La Bce può scongiurare il rischio
deflazione?
«Nonostante l'attuale debolezza dei
prezzi, non credo che il rischio deflazione si confermerà a medio
termine. La Bce è stata estremamente attiva e le ultime decisioni
del consiglio dei Governatori sotto la presidenza di Mario Draghi
sono state eccellenti».
Fin dove può arrivare l'intervento di
Draghi?
«La Bce non può fare tutto. Inoltre,
non può sostituirsi ai governi. Sono gli esecutivi nazionali che
devono portare avanti le riforme strutturali senza perdere tempo. Non
vorrei che alcuni governi pensassero che l'azione della Bce permette
di rimandare quel che è loro dovere realizzare subito. Su questo
punto la Bce è stata sempre chiara. E sono convinto che continuerà
ad esserlo».
C'è il rischio di una ricaduta
dell'eurozona come 4 anni fa?
«Tra il 2010 e il 2011 abbiamo avuto
cinque Paesi sfiduciati dai mercati finanziari. Questi governi
avevano un disavanzo primario consolidato che andava dal - 8 al - 9%.

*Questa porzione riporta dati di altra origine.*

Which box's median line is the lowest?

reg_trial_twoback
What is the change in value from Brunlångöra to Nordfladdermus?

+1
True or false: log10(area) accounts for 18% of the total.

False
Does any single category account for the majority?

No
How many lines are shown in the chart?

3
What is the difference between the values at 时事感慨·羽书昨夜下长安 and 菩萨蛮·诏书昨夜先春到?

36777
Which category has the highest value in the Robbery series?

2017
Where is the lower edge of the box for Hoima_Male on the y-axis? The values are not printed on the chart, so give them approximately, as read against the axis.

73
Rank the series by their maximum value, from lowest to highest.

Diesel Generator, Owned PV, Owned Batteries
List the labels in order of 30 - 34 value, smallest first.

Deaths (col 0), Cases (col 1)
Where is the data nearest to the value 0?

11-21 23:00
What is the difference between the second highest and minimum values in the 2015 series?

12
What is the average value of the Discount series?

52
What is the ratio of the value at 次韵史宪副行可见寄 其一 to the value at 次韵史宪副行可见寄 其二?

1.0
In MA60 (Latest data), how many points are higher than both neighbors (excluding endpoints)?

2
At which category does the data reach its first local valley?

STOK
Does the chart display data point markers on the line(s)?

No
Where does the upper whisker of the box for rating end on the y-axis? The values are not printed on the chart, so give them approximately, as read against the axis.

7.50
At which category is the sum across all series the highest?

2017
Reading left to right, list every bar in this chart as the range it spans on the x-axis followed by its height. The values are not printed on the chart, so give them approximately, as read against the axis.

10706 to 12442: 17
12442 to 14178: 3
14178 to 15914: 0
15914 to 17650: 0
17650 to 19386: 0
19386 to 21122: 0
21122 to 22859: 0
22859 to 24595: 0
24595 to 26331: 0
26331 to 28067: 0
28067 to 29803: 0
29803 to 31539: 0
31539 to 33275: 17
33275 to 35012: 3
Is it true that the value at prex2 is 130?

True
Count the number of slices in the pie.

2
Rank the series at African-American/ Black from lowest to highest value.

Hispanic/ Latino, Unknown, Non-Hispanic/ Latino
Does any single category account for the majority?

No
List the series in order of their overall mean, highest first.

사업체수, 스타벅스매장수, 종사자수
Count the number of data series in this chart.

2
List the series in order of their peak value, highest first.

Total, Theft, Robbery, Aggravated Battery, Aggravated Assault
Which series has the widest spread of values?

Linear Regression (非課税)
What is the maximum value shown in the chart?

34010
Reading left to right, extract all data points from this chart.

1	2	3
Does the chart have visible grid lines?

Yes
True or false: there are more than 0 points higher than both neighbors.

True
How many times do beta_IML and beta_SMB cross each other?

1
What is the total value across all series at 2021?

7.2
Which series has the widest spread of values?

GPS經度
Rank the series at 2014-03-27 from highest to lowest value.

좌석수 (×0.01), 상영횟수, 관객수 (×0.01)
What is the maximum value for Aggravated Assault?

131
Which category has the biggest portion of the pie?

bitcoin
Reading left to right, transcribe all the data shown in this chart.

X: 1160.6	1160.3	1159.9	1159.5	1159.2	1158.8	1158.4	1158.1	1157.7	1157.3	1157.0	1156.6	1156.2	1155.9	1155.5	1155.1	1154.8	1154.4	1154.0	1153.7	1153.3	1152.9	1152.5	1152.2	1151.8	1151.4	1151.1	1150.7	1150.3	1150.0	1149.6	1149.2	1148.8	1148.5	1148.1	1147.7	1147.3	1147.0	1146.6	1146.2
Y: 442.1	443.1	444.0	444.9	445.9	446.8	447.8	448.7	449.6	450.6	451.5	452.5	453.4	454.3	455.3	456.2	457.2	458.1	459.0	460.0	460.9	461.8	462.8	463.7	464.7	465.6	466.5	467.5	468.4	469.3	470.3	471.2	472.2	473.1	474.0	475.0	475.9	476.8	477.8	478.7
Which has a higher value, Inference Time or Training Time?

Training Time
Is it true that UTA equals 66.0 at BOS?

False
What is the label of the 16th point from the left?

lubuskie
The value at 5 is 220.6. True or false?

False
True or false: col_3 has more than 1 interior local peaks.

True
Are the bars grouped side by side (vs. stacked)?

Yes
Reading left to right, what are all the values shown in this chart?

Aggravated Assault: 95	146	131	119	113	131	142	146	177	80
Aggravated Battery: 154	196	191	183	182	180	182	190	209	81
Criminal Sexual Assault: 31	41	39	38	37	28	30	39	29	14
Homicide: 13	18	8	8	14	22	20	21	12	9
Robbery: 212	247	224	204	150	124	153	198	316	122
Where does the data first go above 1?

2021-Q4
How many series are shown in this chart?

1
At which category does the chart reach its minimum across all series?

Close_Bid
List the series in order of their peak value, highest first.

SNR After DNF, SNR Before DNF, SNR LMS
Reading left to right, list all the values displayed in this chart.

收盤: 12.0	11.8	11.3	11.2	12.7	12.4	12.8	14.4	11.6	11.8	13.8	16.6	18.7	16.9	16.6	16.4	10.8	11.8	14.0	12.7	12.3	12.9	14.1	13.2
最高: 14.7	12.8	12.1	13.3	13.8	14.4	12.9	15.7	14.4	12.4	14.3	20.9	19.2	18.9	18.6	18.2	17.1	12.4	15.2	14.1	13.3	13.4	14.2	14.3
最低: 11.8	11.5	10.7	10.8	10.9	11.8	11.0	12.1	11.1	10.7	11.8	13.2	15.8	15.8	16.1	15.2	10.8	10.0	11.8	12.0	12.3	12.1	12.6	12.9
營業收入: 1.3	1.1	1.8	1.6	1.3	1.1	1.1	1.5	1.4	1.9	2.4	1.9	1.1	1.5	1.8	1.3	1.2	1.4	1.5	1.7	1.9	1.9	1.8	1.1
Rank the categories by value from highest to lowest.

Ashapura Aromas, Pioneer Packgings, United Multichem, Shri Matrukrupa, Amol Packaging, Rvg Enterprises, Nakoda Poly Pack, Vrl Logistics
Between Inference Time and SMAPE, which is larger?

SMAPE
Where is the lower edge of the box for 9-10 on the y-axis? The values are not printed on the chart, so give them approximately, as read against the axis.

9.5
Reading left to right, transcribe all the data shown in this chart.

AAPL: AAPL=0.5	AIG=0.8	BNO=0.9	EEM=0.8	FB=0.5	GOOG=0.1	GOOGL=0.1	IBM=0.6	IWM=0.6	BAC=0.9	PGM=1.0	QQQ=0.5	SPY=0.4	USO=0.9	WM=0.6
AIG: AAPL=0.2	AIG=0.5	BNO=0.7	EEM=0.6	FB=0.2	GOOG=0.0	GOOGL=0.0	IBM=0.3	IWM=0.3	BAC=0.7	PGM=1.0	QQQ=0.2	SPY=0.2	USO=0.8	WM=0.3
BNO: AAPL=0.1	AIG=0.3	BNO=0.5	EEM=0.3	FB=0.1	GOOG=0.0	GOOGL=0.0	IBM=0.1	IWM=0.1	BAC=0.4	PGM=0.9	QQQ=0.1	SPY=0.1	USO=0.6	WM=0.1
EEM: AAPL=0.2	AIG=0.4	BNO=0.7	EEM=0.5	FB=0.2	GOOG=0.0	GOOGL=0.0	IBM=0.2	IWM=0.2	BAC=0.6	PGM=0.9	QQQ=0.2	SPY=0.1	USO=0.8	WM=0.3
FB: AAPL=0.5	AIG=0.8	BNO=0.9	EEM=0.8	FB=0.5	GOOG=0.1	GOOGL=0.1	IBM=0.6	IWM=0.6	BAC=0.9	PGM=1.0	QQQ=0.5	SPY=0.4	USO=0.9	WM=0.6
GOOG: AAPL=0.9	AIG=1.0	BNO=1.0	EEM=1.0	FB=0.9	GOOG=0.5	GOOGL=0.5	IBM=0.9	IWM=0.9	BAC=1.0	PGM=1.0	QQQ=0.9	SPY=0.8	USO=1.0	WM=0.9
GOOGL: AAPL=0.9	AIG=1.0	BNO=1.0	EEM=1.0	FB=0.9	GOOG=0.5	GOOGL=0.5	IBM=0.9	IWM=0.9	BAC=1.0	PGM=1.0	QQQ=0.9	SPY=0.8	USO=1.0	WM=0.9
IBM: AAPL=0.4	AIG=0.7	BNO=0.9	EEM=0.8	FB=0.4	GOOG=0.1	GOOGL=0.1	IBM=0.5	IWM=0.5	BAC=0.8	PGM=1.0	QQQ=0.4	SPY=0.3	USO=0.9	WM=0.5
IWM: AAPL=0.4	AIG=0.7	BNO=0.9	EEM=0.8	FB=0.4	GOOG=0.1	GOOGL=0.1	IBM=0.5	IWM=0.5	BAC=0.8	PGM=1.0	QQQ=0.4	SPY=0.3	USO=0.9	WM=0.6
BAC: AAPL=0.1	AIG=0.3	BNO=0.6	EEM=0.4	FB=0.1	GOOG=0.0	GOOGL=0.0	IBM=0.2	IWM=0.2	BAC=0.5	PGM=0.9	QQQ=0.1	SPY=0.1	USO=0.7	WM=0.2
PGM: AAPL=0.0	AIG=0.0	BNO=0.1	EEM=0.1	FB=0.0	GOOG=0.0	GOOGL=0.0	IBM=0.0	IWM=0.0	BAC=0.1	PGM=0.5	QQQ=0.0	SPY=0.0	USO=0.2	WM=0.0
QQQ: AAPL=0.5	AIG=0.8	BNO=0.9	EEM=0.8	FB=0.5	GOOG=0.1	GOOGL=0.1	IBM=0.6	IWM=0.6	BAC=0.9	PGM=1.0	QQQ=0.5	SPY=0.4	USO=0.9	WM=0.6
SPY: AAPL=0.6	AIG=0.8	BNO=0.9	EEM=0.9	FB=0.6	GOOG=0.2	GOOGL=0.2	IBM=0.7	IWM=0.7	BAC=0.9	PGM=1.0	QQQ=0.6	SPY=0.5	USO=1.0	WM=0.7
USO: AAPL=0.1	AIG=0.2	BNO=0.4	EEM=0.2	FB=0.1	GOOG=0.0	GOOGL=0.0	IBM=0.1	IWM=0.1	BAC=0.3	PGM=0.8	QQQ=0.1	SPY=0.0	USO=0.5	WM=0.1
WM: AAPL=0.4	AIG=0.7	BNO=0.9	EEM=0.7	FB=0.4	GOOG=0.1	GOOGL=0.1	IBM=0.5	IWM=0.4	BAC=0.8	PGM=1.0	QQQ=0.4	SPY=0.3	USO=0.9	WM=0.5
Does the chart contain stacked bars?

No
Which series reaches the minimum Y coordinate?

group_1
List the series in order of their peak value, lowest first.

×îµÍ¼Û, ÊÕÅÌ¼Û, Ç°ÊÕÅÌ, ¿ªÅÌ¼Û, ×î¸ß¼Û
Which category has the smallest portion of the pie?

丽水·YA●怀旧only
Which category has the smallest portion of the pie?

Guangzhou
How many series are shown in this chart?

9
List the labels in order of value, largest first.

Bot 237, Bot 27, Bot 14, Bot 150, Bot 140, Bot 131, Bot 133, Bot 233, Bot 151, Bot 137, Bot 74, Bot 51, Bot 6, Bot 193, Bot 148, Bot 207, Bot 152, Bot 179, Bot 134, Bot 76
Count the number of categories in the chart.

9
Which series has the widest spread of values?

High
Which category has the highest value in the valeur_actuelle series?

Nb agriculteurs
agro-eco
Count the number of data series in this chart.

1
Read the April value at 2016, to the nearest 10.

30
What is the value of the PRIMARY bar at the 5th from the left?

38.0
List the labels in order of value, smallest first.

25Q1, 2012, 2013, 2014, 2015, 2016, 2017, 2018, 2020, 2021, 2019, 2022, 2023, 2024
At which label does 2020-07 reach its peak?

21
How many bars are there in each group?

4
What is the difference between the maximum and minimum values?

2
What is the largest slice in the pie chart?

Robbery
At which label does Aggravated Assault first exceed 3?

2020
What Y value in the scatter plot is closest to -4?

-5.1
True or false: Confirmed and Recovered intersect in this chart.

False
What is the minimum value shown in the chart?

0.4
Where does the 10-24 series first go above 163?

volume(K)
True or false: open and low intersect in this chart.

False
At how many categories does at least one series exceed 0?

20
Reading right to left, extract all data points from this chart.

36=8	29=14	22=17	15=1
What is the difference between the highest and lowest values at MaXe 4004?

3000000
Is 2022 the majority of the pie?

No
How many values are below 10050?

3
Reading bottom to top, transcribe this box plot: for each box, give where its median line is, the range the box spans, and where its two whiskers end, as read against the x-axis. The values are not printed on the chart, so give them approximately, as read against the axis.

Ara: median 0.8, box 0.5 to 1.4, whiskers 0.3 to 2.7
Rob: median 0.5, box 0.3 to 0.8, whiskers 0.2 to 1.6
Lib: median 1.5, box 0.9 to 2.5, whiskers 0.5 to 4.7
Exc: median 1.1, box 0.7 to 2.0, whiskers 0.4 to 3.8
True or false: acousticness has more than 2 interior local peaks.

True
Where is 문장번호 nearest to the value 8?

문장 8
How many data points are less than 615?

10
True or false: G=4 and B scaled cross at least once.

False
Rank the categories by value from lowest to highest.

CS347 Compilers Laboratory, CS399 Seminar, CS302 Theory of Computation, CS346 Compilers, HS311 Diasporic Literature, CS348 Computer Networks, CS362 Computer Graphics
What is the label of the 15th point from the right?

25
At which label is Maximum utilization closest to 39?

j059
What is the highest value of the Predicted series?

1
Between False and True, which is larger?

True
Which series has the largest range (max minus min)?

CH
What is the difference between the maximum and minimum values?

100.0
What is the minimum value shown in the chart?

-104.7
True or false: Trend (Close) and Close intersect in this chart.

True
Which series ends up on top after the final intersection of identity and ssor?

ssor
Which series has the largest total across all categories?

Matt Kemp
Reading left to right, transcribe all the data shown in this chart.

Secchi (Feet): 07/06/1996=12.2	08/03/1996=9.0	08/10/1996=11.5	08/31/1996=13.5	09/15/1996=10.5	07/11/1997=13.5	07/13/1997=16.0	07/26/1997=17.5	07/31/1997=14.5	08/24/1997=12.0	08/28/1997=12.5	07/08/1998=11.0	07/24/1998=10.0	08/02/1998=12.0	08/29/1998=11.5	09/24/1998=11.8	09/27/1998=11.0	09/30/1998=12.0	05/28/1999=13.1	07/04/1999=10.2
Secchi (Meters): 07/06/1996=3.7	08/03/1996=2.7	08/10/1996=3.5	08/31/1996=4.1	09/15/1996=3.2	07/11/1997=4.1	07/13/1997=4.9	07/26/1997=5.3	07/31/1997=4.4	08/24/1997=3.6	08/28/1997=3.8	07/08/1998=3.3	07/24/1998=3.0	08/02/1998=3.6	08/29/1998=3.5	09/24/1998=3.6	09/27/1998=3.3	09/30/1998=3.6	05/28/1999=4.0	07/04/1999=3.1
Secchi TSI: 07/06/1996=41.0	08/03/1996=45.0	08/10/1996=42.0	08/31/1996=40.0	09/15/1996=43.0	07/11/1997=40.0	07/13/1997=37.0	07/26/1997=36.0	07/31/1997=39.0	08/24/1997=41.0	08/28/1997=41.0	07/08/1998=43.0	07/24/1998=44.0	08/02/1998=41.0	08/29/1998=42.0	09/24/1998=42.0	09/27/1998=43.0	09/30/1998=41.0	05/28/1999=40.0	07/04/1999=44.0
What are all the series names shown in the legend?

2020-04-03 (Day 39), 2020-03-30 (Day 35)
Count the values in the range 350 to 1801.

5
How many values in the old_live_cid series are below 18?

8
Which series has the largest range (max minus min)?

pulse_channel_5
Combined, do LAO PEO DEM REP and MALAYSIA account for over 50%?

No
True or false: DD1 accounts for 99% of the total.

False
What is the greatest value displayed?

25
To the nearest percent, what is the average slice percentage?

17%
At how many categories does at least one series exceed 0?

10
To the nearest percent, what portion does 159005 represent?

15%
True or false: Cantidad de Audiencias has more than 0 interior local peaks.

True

Oggi questi cinque Paesi hanno tutti un leggero avanzo primario. La
situazione è cambiata. Sono stati fatti molti aggiustamenti. Il
pericolo non è più una crisi esistenziale dell'eurozona, ma la
creazione di posti di lavoro e il sostegno della crescita sul medio,
lungo termine. E' questa la vera priorità».